Is playing God with mosquito populations really a wise plan ? Image Credit: CC BY-SA 3.0 JJ Harrison
A plan to release genetically modified mosquitoes has been condemned as a 'Jurassic Park experiment'.
The insects, which have been bred by British-based biotechnology company Oxitec, have been designed to help reduce the mosquito population in the state and in so doing, reduce the risk of spreading deadly diseases such as West Nile virus and St. Louis encephalitis.

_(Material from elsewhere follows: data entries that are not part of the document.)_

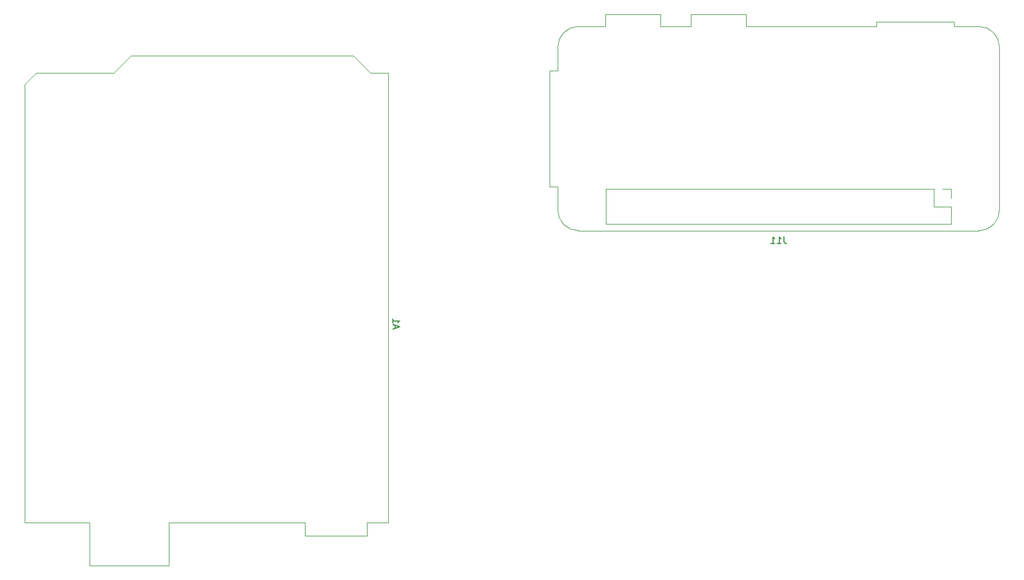
<source format=gbo>
G04 #@! TF.GenerationSoftware,KiCad,Pcbnew,(5.1.2)-2*
G04 #@! TF.CreationDate,2019-06-10T17:10:01+02:00*
G04 #@! TF.ProjectId,GB2,4742322e-6b69-4636-9164-5f7063625858,rev?*
G04 #@! TF.SameCoordinates,Original*
G04 #@! TF.FileFunction,Legend,Bot*
G04 #@! TF.FilePolarity,Positive*
%FSLAX46Y46*%
G04 Gerber Fmt 4.6, Leading zero omitted, Abs format (unit mm)*
G04 Created by KiCad (PCBNEW (5.1.2)-2) date 2019-06-10 17:10:01*
%MOMM*%
%LPD*%
G04 APERTURE LIST*
%ADD10C,0.120000*%
%ADD11C,0.150000*%
G04 APERTURE END LIST*
D10*
X69338000Y-53718000D02*
X71878000Y-51178000D01*
X57908000Y-53718000D02*
X69338000Y-53718000D01*
X56258000Y-55368000D02*
X57908000Y-53718000D01*
X56258000Y-120018000D02*
X56258000Y-55368000D01*
X65788000Y-120018000D02*
X56258000Y-120018000D01*
X65788000Y-126368000D02*
X65788000Y-120018000D01*
X77468000Y-126368000D02*
X65788000Y-126368000D01*
X77468000Y-120018000D02*
X77468000Y-126368000D01*
X97538000Y-120018000D02*
X77468000Y-120018000D01*
X97538000Y-121918000D02*
X97538000Y-120018000D01*
X106678000Y-121918000D02*
X97538000Y-121918000D01*
X106678000Y-120018000D02*
X106678000Y-121918000D01*
X109858000Y-120018000D02*
X106678000Y-120018000D01*
X109858000Y-53718000D02*
X109858000Y-120018000D01*
X107188000Y-53718000D02*
X109858000Y-53718000D01*
X104648000Y-51178000D02*
X107188000Y-53718000D01*
X71878000Y-51178000D02*
X104648000Y-51178000D01*
X193196000Y-46846000D02*
X196886000Y-46846000D01*
X193196000Y-46146000D02*
X193196000Y-46846000D01*
X181776000Y-46146000D02*
X193196000Y-46146000D01*
X181776000Y-46846000D02*
X181776000Y-46146000D01*
X162546000Y-46846000D02*
X181776000Y-46846000D01*
X149946000Y-46846000D02*
X154426000Y-46846000D01*
X154426000Y-45046000D02*
X162546000Y-45046000D01*
X162546000Y-45046000D02*
X162546000Y-46846000D01*
X154426000Y-46846000D02*
X154426000Y-45046000D01*
X149946000Y-45046000D02*
X149946000Y-46846000D01*
X141826000Y-45046000D02*
X149946000Y-45046000D01*
X141826000Y-46846000D02*
X141826000Y-45046000D01*
X134826000Y-70466000D02*
X134826000Y-73906000D01*
X133626000Y-53346000D02*
X134826000Y-53346000D01*
X133626000Y-70466000D02*
X133626000Y-53346000D01*
X134826000Y-70466000D02*
X133626000Y-70466000D01*
X192846000Y-76006000D02*
X141926000Y-76006000D01*
X192846000Y-76006000D02*
X192846000Y-73406000D01*
X192846000Y-73406000D02*
X190246000Y-73406000D01*
X190246000Y-73406000D02*
X190246000Y-70806000D01*
X192846000Y-72136000D02*
X192846000Y-70806000D01*
X192846000Y-70806000D02*
X191516000Y-70806000D01*
X190246000Y-70806000D02*
X141926000Y-70806000D01*
X141926000Y-76006000D02*
X141926000Y-70806000D01*
X134826000Y-49906000D02*
G75*
G02X137886000Y-46846000I3060000J0D01*
G01*
X134826000Y-53346000D02*
X134826000Y-49906000D01*
X137886000Y-46846000D02*
X141826000Y-46846000D01*
X199946000Y-73906000D02*
X199946000Y-49906000D01*
X137886000Y-76966000D02*
X196886000Y-76966000D01*
X137886000Y-76966000D02*
G75*
G02X134826000Y-73906000I0J3060000D01*
G01*
X199946000Y-73906000D02*
G75*
G02X196886000Y-76966000I-3060000J0D01*
G01*
X196886000Y-46846000D02*
G75*
G02X199946000Y-49906000I0J-3060000D01*
G01*
D11*
X110831333Y-91392285D02*
X110831333Y-90916095D01*
X110545619Y-91487523D02*
X111545619Y-91154190D01*
X110545619Y-90820857D01*
X110545619Y-89963714D02*
X110545619Y-90535142D01*
X110545619Y-90249428D02*
X111545619Y-90249428D01*
X111402761Y-90344666D01*
X111307523Y-90439904D01*
X111259904Y-90535142D01*
X168195523Y-77858380D02*
X168195523Y-78572666D01*
X168243142Y-78715523D01*
X168338380Y-78810761D01*
X168481238Y-78858380D01*
X168576476Y-78858380D01*
X167195523Y-78858380D02*
X167766952Y-78858380D01*
X167481238Y-78858380D02*
X167481238Y-77858380D01*
X167576476Y-78001238D01*
X167671714Y-78096476D01*
X167766952Y-78144095D01*
X166243142Y-78858380D02*
X166814571Y-78858380D01*
X166528857Y-78858380D02*
X166528857Y-77858380D01*
X166624095Y-78001238D01*
X166719333Y-78096476D01*
X166814571Y-78144095D01*
M02*

</source>
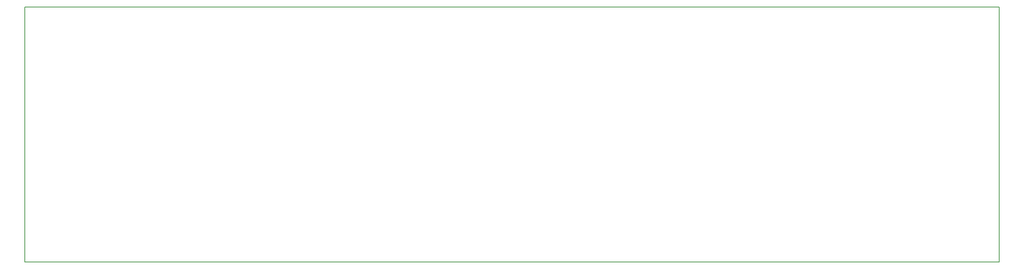
<source format=gm1>
G04 MADE WITH FRITZING*
G04 WWW.FRITZING.ORG*
G04 DOUBLE SIDED*
G04 HOLES PLATED*
G04 CONTOUR ON CENTER OF CONTOUR VECTOR*
%ASAXBY*%
%FSLAX23Y23*%
%MOIN*%
%OFA0B0*%
%SFA1.0B1.0*%
%ADD10R,8.779540X2.307090*%
%ADD11C,0.008000*%
%ADD10C,0.008*%
%LNCONTOUR*%
G90*
G70*
G54D10*
G54D11*
X4Y2303D02*
X8776Y2303D01*
X8776Y4D01*
X4Y4D01*
X4Y2303D01*
D02*
G04 End of contour*
M02*
</source>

The key to the experiment lies in having the mosquitoes carry a certain protein which, when passed down to female offspring, will prove lethal. Only female mosquitoes actually bite, so by selectively reducing their numbers, scientists hope that the spread of disease will be massively reduced too.
Both the US Environmental Protection Agency (EPA) and the Florida department of agriculture and consumer services have given the green light for scientists to proceed with the release of 750 million genetically modified insects in the Florida Keys, however conservation groups argue that the environmental impact of the scheme has not been properly assessed.
Describing the move as a "Jurassic Park experiment", opponents of the scheme now intend to sue the EPA and argue that it could do serious damage to other species in the state.
"What could possibly go wrong ?" asked Jaydee Hanson, policy director for the International Center for Technology Assessment and Center for Food Safety.
"We don't know, because they unlawfully refused to seriously analyze environmental risks."
Barry Wray, executive director of the Florida Keys Environmental Coalition, was also critical.
"People here in Florida do not consent to the genetically engineered mosquitoes or to being human experiments," he said.
Unless a successful legal challenge can be mounted however, it is likely that the trial will go ahead.